Sidestepping an endorsement also saves me from the blow back from annoyed readers. "I don’t read your publication for political opinions," always meant, "you picked the wrong candidate."
Some of those readers would also be the same folks who today use their own platform to advocate for a preferred candidate. No doubt I'd have heard from Daniels Manufacturing Corporation (DMC) President George Daniels, based in Orlando, Florida, who last week fired an employee for publicizing Daniel's internal memo stating, "If Trump and the Republicans win the election, DMC will hopefully be able to continue operating, more or less as it has been operating lately." The letter continued, "However, if Biden and the Democrats win, DMC could be forced to begin permanent layoffs beginning in late 2020 and/or early 2021."
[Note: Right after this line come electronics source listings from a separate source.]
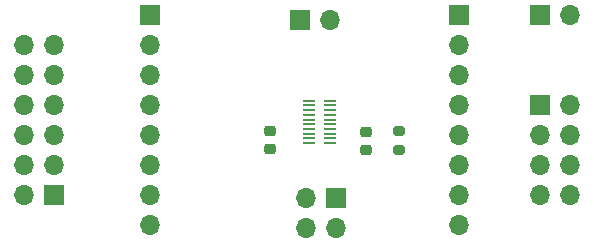
<source format=gbr>
%TF.GenerationSoftware,KiCad,Pcbnew,7.0.6*%
%TF.CreationDate,2024-05-30T22:34:02-07:00*%
%TF.ProjectId,pmod_lvl_shft,706d6f64-5f6c-4766-9c5f-736866742e6b,rev?*%
%TF.SameCoordinates,Original*%
%TF.FileFunction,Soldermask,Top*%
%TF.FilePolarity,Negative*%
%FSLAX46Y46*%
G04 Gerber Fmt 4.6, Leading zero omitted, Abs format (unit mm)*
G04 Created by KiCad (PCBNEW 7.0.6) date 2024-05-30 22:34:02*
%MOMM*%
%LPD*%
G01*
G04 APERTURE LIST*
G04 Aperture macros list*
%AMRoundRect*
0 Rectangle with rounded corners*
0 $1 Rounding radius*
0 $2 $3 $4 $5 $6 $7 $8 $9 X,Y pos of 4 corners*
0 Add a 4 corners polygon primitive as box body*
4,1,4,$2,$3,$4,$5,$6,$7,$8,$9,$2,$3,0*
0 Add four circle primitives for the rounded corners*
1,1,$1+$1,$2,$3*
1,1,$1+$1,$4,$5*
1,1,$1+$1,$6,$7*
1,1,$1+$1,$8,$9*
0 Add four rect primitives between the rounded corners*
20,1,$1+$1,$2,$3,$4,$5,0*
20,1,$1+$1,$4,$5,$6,$7,0*
20,1,$1+$1,$6,$7,$8,$9,0*
20,1,$1+$1,$8,$9,$2,$3,0*%
G04 Aperture macros list end*
%ADD10RoundRect,0.200000X-0.275000X0.200000X-0.275000X-0.200000X0.275000X-0.200000X0.275000X0.200000X0*%
%ADD11R,1.700000X1.700000*%
%ADD12O,1.700000X1.700000*%
%ADD13RoundRect,0.225000X-0.250000X0.225000X-0.250000X-0.225000X0.250000X-0.225000X0.250000X0.225000X0*%
%ADD14R,1.100000X0.200000*%
%ADD15R,1.000000X0.200000*%
G04 APERTURE END LIST*
D10*
%TO.C,R1*%
X158242000Y-63120000D03*
X158242000Y-64770000D03*
%TD*%
D11*
%TO.C,J7*%
X137160000Y-53340000D03*
D12*
X137160000Y-55880000D03*
X137160000Y-58420000D03*
X137160000Y-60960000D03*
X137160000Y-63500000D03*
X137160000Y-66040000D03*
X137160000Y-68580000D03*
X137160000Y-71120000D03*
%TD*%
D11*
%TO.C,J6*%
X163322000Y-53340000D03*
D12*
X163322000Y-55880000D03*
X163322000Y-58420000D03*
X163322000Y-60960000D03*
X163322000Y-63500000D03*
X163322000Y-66040000D03*
X163322000Y-68580000D03*
X163322000Y-71120000D03*
%TD*%
D11*
%TO.C,J5*%
X149860000Y-53760000D03*
D12*
X152400000Y-53760000D03*
%TD*%
D11*
%TO.C,J4*%
X170180000Y-53340000D03*
D12*
X172720000Y-53340000D03*
%TD*%
D11*
%TO.C,J3*%
X152913000Y-68829000D03*
D12*
X152913000Y-71369000D03*
X150373000Y-68829000D03*
X150373000Y-71369000D03*
%TD*%
%TO.C,J2*%
X126492000Y-55880000D03*
X129032000Y-55880000D03*
X126492000Y-58420000D03*
X129032000Y-58420000D03*
X126492000Y-60960000D03*
X129032000Y-60960000D03*
X126492000Y-63500000D03*
X129032000Y-63500000D03*
X126492000Y-66040000D03*
X129032000Y-66040000D03*
X126492000Y-68580000D03*
D11*
X129032000Y-68580000D03*
%TD*%
%TO.C,J1*%
X170180000Y-60960000D03*
D12*
X172720000Y-60960000D03*
X170180000Y-63500000D03*
X172720000Y-63500000D03*
X170180000Y-66040000D03*
X172720000Y-66040000D03*
X170180000Y-68580000D03*
X172720000Y-68580000D03*
%TD*%
D13*
%TO.C,C2*%
X147320000Y-63145000D03*
X147320000Y-64695000D03*
%TD*%
%TO.C,C1*%
X155448000Y-64783000D03*
X155448000Y-63233000D03*
%TD*%
D14*
%TO.C,U1*%
X152350000Y-64180000D03*
D15*
X152400000Y-63780000D03*
X152400000Y-63380000D03*
X152400000Y-62980000D03*
X152400000Y-62580000D03*
X152400000Y-62180000D03*
X152400000Y-61780000D03*
X152400000Y-61380000D03*
X152400000Y-60980000D03*
X152400000Y-60580000D03*
X150600000Y-60580000D03*
X150600000Y-60980000D03*
X150600000Y-61380000D03*
X150600000Y-61780000D03*
X150600000Y-62180000D03*
X150600000Y-62580000D03*
X150600000Y-62980000D03*
X150600000Y-63380000D03*
X150600000Y-63780000D03*
X150600000Y-64180000D03*
%TD*%
M02*

</source>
Daniels may be right, but for the wrong reason. Whoever wins will face the reality that today, in the midst of a pandemic, small business teeters on a knife's edge. It’s a story lost in this election cycle; or too remote. It may not be much longer. We’ve yet to find a "new normal" -- a work-life balance that includes COVID. Until we do, a new economic crisis is as likely as an extended recovery.
If I were to be pressed for an opinion, I'd say, as I have for months, that both Trump and Biden have at times been effective in promoting manufacturing: Biden as vice president in an Obama administration that orchestrated key federal investments in manufacturing infrastructure; and President Trump through more unconventional means, using both carrot and stick to compel companies to favor domestic production.
On the flip side, neither candidate has been able to articulate a strategy to shore up our domestic supply chain -- the key to U.S. manufacturing -- or demonstrate a deep understanding of the industries that will drive sustained growth. In other words, if manufacturing were the lens through which CompanyWeek would endorse a candidate in next Tuesday's election, neither would get full throated affirmation.
Instead, despite the duplicity, we’re rooting for Daniels Manufacturing Corporation. And demanding the party that emerges from next week’s election immediately set to work to undergird small and middle-market manufacturing, to support communities with the vision of San Leandro, California, or Fort Collins, Colorado, towns that value "job-dense, 50-person, high value-added employers", i.e. manufacturers.
Delivering on that promise might compel me to again endorse a candidate. It’s never too late.